+++ Record excerpts +++
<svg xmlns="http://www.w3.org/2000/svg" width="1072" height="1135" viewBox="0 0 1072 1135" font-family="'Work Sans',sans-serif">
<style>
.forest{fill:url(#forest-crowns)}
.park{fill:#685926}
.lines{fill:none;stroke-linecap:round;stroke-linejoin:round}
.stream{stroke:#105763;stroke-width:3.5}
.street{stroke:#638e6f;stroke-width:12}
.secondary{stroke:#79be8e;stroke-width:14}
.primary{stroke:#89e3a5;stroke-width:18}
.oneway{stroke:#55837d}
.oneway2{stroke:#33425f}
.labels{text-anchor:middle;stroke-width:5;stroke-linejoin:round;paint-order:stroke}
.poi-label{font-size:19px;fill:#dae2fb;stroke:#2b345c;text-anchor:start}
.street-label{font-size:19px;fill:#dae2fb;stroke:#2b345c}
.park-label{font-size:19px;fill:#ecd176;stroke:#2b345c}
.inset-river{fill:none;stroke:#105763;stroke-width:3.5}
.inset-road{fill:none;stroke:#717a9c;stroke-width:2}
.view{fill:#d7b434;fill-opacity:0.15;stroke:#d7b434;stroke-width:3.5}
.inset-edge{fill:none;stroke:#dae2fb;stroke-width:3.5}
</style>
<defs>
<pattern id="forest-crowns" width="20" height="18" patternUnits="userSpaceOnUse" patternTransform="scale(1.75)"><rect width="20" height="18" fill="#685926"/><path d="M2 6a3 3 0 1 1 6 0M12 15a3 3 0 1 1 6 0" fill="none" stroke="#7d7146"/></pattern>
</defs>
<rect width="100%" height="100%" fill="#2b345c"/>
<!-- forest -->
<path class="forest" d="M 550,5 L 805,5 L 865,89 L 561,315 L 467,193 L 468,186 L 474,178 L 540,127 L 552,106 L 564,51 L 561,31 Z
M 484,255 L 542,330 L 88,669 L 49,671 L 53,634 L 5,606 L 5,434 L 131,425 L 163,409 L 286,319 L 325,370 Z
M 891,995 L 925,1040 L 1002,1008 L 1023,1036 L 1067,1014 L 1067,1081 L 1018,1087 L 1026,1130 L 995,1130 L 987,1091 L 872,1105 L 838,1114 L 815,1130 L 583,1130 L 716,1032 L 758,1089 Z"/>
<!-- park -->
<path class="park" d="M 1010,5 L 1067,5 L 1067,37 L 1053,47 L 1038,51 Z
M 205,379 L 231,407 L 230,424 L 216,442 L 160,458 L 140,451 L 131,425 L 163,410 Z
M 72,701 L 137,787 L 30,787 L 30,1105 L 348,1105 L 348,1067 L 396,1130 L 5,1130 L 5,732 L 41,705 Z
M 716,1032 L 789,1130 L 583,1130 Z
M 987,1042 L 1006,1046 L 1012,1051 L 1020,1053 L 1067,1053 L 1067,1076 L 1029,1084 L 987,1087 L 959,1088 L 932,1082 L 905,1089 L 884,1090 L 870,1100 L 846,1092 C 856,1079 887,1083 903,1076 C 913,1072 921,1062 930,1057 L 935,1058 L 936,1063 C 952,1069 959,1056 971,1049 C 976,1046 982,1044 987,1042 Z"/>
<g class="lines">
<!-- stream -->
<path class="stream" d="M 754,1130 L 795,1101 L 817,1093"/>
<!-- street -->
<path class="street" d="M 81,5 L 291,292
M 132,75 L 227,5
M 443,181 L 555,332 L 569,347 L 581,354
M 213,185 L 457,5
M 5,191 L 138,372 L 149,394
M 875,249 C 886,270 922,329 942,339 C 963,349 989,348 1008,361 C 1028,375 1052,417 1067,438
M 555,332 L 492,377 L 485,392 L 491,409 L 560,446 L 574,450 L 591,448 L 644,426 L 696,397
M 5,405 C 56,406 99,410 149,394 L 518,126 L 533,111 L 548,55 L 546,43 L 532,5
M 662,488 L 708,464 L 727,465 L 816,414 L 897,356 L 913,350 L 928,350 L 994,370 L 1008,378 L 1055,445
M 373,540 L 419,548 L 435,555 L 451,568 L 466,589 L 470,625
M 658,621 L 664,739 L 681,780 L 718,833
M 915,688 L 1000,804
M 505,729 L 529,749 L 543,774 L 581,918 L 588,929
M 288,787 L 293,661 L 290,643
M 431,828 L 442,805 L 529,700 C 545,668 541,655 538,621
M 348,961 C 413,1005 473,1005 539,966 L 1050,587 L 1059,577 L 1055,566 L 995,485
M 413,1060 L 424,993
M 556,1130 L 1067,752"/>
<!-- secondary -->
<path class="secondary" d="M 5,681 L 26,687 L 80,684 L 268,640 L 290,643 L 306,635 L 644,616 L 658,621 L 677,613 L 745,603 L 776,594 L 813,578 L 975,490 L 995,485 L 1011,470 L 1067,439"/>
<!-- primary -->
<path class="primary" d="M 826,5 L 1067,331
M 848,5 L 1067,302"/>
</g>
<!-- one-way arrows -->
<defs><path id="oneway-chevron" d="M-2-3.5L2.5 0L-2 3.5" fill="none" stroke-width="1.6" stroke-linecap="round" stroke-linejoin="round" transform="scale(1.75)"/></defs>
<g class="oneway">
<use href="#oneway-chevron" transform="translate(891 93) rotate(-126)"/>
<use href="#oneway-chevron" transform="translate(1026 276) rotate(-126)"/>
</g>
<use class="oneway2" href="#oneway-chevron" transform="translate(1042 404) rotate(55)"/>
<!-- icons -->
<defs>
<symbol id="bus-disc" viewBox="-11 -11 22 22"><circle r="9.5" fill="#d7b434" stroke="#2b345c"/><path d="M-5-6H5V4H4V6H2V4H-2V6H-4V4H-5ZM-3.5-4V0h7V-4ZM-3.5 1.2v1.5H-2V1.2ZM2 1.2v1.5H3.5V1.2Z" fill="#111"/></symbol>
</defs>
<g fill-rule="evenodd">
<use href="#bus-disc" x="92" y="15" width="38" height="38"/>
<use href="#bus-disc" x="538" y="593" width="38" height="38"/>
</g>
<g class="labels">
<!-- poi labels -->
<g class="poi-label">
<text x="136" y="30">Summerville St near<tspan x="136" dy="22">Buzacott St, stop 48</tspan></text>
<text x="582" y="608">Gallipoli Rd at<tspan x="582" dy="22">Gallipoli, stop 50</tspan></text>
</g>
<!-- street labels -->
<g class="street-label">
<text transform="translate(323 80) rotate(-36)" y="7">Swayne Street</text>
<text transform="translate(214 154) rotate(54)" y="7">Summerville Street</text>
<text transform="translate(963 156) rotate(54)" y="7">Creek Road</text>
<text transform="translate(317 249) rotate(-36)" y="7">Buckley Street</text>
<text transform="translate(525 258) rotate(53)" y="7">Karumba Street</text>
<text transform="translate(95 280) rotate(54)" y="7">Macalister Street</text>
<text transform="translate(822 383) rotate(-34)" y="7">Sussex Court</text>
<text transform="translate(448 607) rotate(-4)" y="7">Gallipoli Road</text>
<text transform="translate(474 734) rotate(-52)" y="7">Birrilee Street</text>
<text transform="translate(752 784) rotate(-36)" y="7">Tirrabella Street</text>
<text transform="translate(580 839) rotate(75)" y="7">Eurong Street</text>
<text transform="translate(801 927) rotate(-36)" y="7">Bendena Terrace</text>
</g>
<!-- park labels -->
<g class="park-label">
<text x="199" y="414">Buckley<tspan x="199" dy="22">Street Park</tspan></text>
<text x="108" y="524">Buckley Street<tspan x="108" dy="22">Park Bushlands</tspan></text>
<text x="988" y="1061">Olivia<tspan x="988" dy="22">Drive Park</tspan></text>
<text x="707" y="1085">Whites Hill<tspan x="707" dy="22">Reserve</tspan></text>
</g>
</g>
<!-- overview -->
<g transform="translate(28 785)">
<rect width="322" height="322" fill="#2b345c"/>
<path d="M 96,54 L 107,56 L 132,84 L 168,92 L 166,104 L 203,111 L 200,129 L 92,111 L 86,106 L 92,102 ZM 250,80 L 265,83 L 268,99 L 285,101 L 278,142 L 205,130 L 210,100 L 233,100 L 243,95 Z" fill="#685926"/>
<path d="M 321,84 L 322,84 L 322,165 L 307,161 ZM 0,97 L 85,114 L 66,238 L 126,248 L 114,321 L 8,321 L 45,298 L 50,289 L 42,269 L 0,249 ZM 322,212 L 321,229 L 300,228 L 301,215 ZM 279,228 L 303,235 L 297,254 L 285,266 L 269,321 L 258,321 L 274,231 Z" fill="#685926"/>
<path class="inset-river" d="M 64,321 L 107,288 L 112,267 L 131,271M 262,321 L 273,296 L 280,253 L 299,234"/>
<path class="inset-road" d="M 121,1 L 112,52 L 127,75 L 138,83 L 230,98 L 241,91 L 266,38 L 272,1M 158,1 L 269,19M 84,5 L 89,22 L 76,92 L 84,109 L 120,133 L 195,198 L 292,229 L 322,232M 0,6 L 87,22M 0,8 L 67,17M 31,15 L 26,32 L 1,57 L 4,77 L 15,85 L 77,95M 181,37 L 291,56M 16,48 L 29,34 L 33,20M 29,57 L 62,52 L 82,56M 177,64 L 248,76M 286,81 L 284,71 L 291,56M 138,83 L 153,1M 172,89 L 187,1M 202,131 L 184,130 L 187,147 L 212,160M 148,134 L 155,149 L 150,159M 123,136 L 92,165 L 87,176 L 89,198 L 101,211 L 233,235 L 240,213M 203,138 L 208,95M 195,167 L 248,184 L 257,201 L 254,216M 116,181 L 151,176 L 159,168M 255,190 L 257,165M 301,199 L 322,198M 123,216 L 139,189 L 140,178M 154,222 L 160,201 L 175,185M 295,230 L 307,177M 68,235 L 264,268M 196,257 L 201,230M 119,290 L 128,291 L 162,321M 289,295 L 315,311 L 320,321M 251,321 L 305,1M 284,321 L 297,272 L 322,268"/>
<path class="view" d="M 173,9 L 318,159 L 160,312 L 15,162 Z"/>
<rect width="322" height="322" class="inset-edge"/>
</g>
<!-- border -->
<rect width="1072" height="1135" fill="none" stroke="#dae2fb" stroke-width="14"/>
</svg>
+++
Exercise objective = Tally each line above that includes "lines". Reply with the total only.

Response below = 2